#### Required action
Copy all entries exactly, and wherever an entry holds a picture, leave that picture out.

───── Provided records

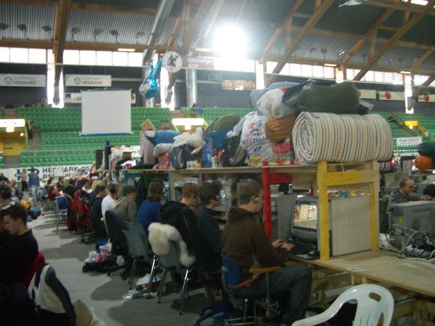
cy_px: 163
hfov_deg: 52.6
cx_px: 218
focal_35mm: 35
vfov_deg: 40.7
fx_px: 440
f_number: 2.6
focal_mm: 5.8
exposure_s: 1/8
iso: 100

──────────

#### Answer below
cy_px: 163
hfov_deg: 52.6
cx_px: 218
focal_35mm: 35
vfov_deg: 40.7
fx_px: 440
f_number: 2.6
focal_mm: 5.8
exposure_s: 1/8
iso: 100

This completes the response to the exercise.